● **DATA SUPPLIED**
┄┄┄┄┄┄┄┄┄┄┄┄┄┄┄┄┄┄┄┄

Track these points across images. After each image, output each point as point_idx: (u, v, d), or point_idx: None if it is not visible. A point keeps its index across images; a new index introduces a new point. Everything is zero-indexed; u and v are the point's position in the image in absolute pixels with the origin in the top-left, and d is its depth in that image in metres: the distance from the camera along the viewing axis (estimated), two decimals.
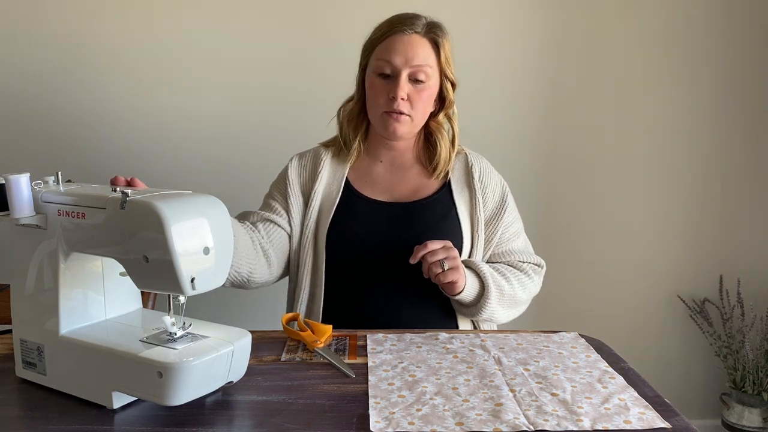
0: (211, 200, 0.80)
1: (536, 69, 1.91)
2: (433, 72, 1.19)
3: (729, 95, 1.97)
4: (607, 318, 2.04)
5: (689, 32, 1.92)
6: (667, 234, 2.04)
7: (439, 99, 1.25)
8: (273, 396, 0.83)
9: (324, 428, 0.75)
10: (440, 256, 1.08)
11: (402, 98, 1.17)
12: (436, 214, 1.23)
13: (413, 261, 1.09)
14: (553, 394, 0.83)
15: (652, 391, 0.86)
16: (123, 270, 0.80)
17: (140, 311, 0.93)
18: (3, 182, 0.80)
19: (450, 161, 1.27)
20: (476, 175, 1.28)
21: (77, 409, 0.79)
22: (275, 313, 1.23)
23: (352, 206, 1.23)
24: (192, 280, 0.74)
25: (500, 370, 0.91)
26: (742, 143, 2.01)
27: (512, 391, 0.84)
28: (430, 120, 1.26)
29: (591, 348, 1.01)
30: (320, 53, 1.82)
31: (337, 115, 1.31)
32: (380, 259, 1.19)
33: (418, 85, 1.18)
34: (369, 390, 0.84)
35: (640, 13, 1.90)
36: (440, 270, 1.08)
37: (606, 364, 0.94)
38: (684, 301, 2.06)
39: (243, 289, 1.21)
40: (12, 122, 1.78)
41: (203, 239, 0.75)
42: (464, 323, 1.23)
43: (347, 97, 1.29)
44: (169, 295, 0.81)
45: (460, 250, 1.21)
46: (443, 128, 1.27)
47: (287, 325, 1.05)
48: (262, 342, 1.01)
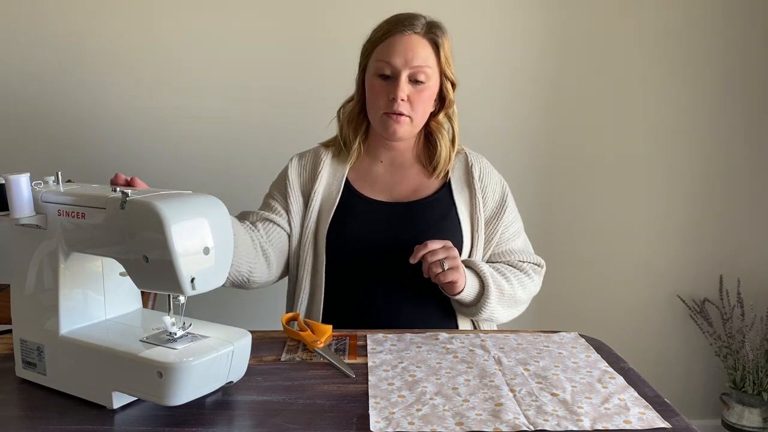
0: (211, 200, 0.80)
1: (536, 69, 1.91)
2: (433, 72, 1.19)
3: (729, 95, 1.97)
4: (607, 318, 2.04)
5: (689, 32, 1.93)
6: (667, 234, 2.04)
7: (439, 99, 1.24)
8: (273, 396, 0.83)
9: (324, 428, 0.75)
10: (440, 256, 1.08)
11: (402, 99, 1.17)
12: (436, 214, 1.23)
13: (413, 261, 1.09)
14: (553, 394, 0.83)
15: (652, 391, 0.86)
16: (123, 270, 0.80)
17: (140, 311, 0.93)
18: (3, 182, 0.80)
19: (450, 161, 1.27)
20: (476, 175, 1.28)
21: (77, 409, 0.79)
22: (275, 313, 1.23)
23: (352, 206, 1.23)
24: (192, 280, 0.74)
25: (500, 370, 0.91)
26: (742, 143, 2.01)
27: (512, 391, 0.84)
28: (431, 120, 1.26)
29: (591, 348, 1.01)
30: (320, 53, 1.82)
31: (337, 116, 1.30)
32: (380, 259, 1.19)
33: (418, 86, 1.18)
34: (369, 390, 0.84)
35: (640, 13, 1.91)
36: (440, 270, 1.08)
37: (606, 364, 0.94)
38: (684, 301, 2.06)
39: (244, 289, 1.21)
40: (12, 122, 1.78)
41: (203, 239, 0.75)
42: (464, 323, 1.23)
43: (347, 98, 1.29)
44: (169, 295, 0.82)
45: (460, 250, 1.21)
46: (443, 128, 1.27)
47: (287, 325, 1.05)
48: (262, 342, 1.01)
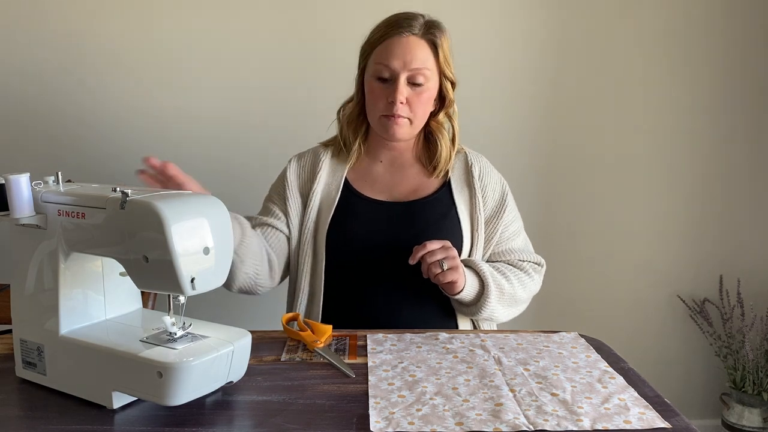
0: (211, 200, 0.80)
1: (536, 69, 1.91)
2: (432, 73, 1.19)
3: (729, 95, 1.97)
4: (607, 318, 2.04)
5: (689, 32, 1.92)
6: (667, 234, 2.04)
7: (439, 98, 1.24)
8: (273, 396, 0.83)
9: (324, 428, 0.75)
10: (439, 257, 1.08)
11: (401, 102, 1.17)
12: (436, 214, 1.23)
13: (412, 261, 1.09)
14: (553, 394, 0.83)
15: (652, 391, 0.86)
16: (123, 270, 0.80)
17: (140, 311, 0.93)
18: (3, 182, 0.80)
19: (450, 160, 1.27)
20: (476, 174, 1.28)
21: (77, 409, 0.79)
22: (275, 313, 1.23)
23: (352, 206, 1.23)
24: (192, 280, 0.74)
25: (500, 370, 0.91)
26: (742, 143, 2.01)
27: (512, 391, 0.84)
28: (431, 119, 1.26)
29: (591, 348, 1.01)
30: (320, 53, 1.82)
31: (337, 116, 1.30)
32: (380, 259, 1.18)
33: (417, 88, 1.18)
34: (369, 390, 0.84)
35: (640, 13, 1.90)
36: (439, 270, 1.08)
37: (606, 364, 0.94)
38: (684, 301, 2.06)
39: (250, 295, 1.21)
40: (12, 122, 1.78)
41: (203, 239, 0.75)
42: (464, 323, 1.23)
43: (347, 98, 1.29)
44: (169, 295, 0.81)
45: (460, 249, 1.21)
46: (443, 127, 1.27)
47: (287, 325, 1.05)
48: (262, 342, 1.01)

┄┄┄┄┄┄┄┄┄┄┄┄┄┄┄┄┄┄┄┄

● **EXERCISE**
Retype the listing exactly. Skip every picture.

● **FINAL ANSWER**
Track these points across images. After each image, output each point as point_idx: (u, v, d), or point_idx: None if it is not visible. A point keeps its index across images; a new index introduces a new point. Everything is zero-indexed; u and v are the point's position in the image in absolute pixels with the origin in the top-left, and d is its depth in that image in metres: the distance from the camera along the viewing axis (estimated), two decimals.
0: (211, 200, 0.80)
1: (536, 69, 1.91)
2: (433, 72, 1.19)
3: (729, 95, 1.97)
4: (607, 318, 2.04)
5: (689, 32, 1.92)
6: (667, 234, 2.04)
7: (439, 99, 1.25)
8: (273, 396, 0.83)
9: (324, 428, 0.75)
10: (440, 256, 1.08)
11: (402, 98, 1.17)
12: (436, 214, 1.23)
13: (413, 261, 1.09)
14: (553, 394, 0.83)
15: (652, 391, 0.86)
16: (123, 270, 0.80)
17: (140, 311, 0.93)
18: (3, 182, 0.80)
19: (450, 161, 1.27)
20: (476, 175, 1.28)
21: (77, 409, 0.79)
22: (275, 313, 1.23)
23: (352, 206, 1.23)
24: (192, 280, 0.74)
25: (500, 370, 0.91)
26: (742, 143, 2.01)
27: (512, 391, 0.84)
28: (430, 120, 1.26)
29: (591, 348, 1.01)
30: (320, 53, 1.82)
31: (337, 115, 1.31)
32: (380, 259, 1.19)
33: (418, 85, 1.18)
34: (369, 390, 0.84)
35: (640, 13, 1.90)
36: (440, 270, 1.08)
37: (606, 364, 0.94)
38: (684, 301, 2.06)
39: (243, 289, 1.21)
40: (12, 122, 1.78)
41: (203, 239, 0.75)
42: (464, 323, 1.23)
43: (347, 97, 1.29)
44: (169, 295, 0.81)
45: (460, 250, 1.21)
46: (443, 128, 1.27)
47: (287, 325, 1.05)
48: (262, 342, 1.01)
0: (211, 200, 0.80)
1: (536, 69, 1.91)
2: (433, 72, 1.19)
3: (729, 95, 1.97)
4: (607, 318, 2.04)
5: (689, 32, 1.93)
6: (667, 234, 2.04)
7: (439, 99, 1.24)
8: (273, 396, 0.83)
9: (324, 428, 0.75)
10: (440, 256, 1.08)
11: (402, 99, 1.17)
12: (436, 214, 1.23)
13: (413, 261, 1.09)
14: (553, 394, 0.83)
15: (652, 391, 0.86)
16: (123, 270, 0.80)
17: (140, 311, 0.93)
18: (3, 182, 0.80)
19: (450, 161, 1.27)
20: (476, 175, 1.28)
21: (77, 409, 0.79)
22: (275, 313, 1.23)
23: (352, 206, 1.23)
24: (192, 280, 0.74)
25: (500, 370, 0.91)
26: (742, 143, 2.01)
27: (512, 391, 0.84)
28: (431, 120, 1.26)
29: (591, 348, 1.01)
30: (320, 53, 1.82)
31: (337, 116, 1.30)
32: (380, 259, 1.19)
33: (418, 86, 1.18)
34: (369, 390, 0.84)
35: (640, 13, 1.91)
36: (440, 270, 1.08)
37: (606, 364, 0.94)
38: (684, 301, 2.06)
39: (244, 289, 1.21)
40: (12, 122, 1.78)
41: (203, 239, 0.75)
42: (464, 323, 1.23)
43: (347, 98, 1.29)
44: (169, 295, 0.82)
45: (460, 250, 1.21)
46: (443, 128, 1.27)
47: (287, 325, 1.05)
48: (262, 342, 1.01)
0: (211, 200, 0.80)
1: (536, 69, 1.91)
2: (432, 73, 1.19)
3: (729, 95, 1.97)
4: (607, 318, 2.04)
5: (689, 32, 1.92)
6: (667, 234, 2.04)
7: (439, 98, 1.24)
8: (273, 396, 0.83)
9: (324, 428, 0.75)
10: (439, 257, 1.08)
11: (401, 102, 1.17)
12: (436, 214, 1.23)
13: (412, 261, 1.09)
14: (553, 394, 0.83)
15: (652, 391, 0.86)
16: (123, 270, 0.80)
17: (140, 311, 0.93)
18: (3, 182, 0.80)
19: (450, 160, 1.27)
20: (476, 174, 1.28)
21: (77, 409, 0.79)
22: (275, 313, 1.23)
23: (352, 206, 1.23)
24: (192, 280, 0.74)
25: (500, 370, 0.91)
26: (742, 143, 2.01)
27: (512, 391, 0.84)
28: (431, 119, 1.26)
29: (591, 348, 1.01)
30: (320, 53, 1.82)
31: (337, 116, 1.30)
32: (380, 259, 1.18)
33: (417, 88, 1.18)
34: (369, 390, 0.84)
35: (640, 13, 1.90)
36: (439, 270, 1.08)
37: (606, 364, 0.94)
38: (684, 301, 2.06)
39: (250, 295, 1.21)
40: (12, 122, 1.78)
41: (203, 239, 0.75)
42: (464, 323, 1.23)
43: (347, 98, 1.29)
44: (169, 295, 0.81)
45: (460, 249, 1.21)
46: (443, 127, 1.27)
47: (287, 325, 1.05)
48: (262, 342, 1.01)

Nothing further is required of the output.